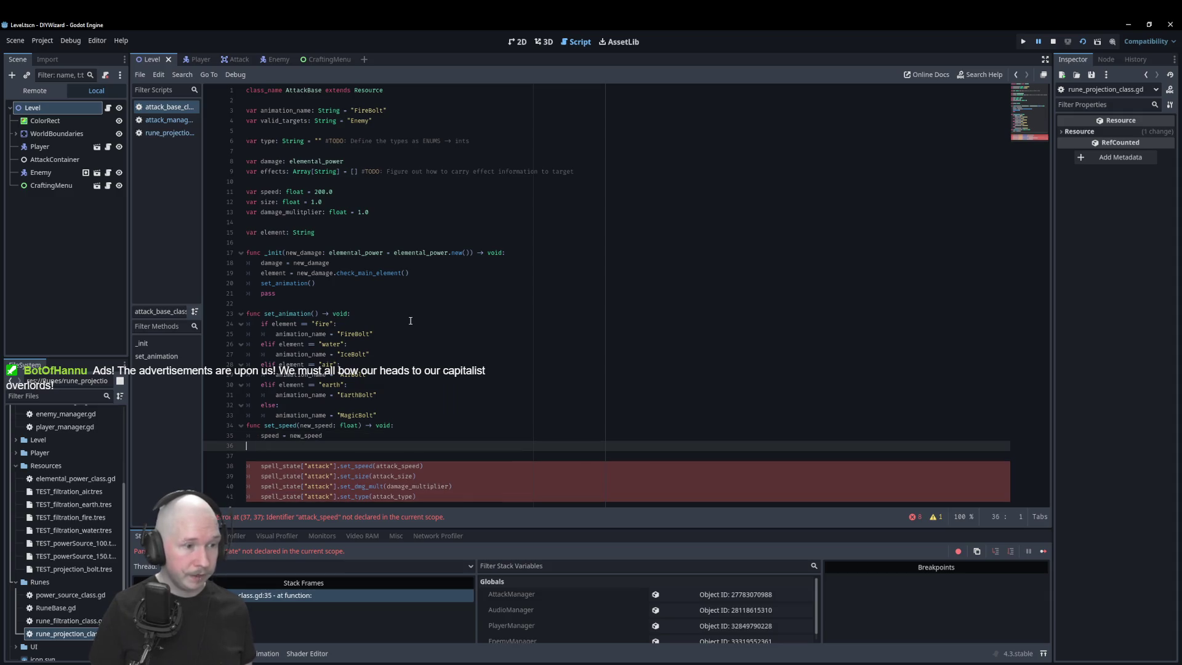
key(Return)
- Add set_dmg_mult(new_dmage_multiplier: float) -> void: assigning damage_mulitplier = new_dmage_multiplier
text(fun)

_ _ _

▸ **AIM OF THE EXERCISE**:
Aside from its pictures, the listing must be given again in full, exactly as it appears.

▸ **TASK SOLUTION**:
key(Return)
- Add set_dmg_mult(new_dmage_multiplier: float) -> void: assigning damage_mulitplier = new_dmage_multiplier
text(fun)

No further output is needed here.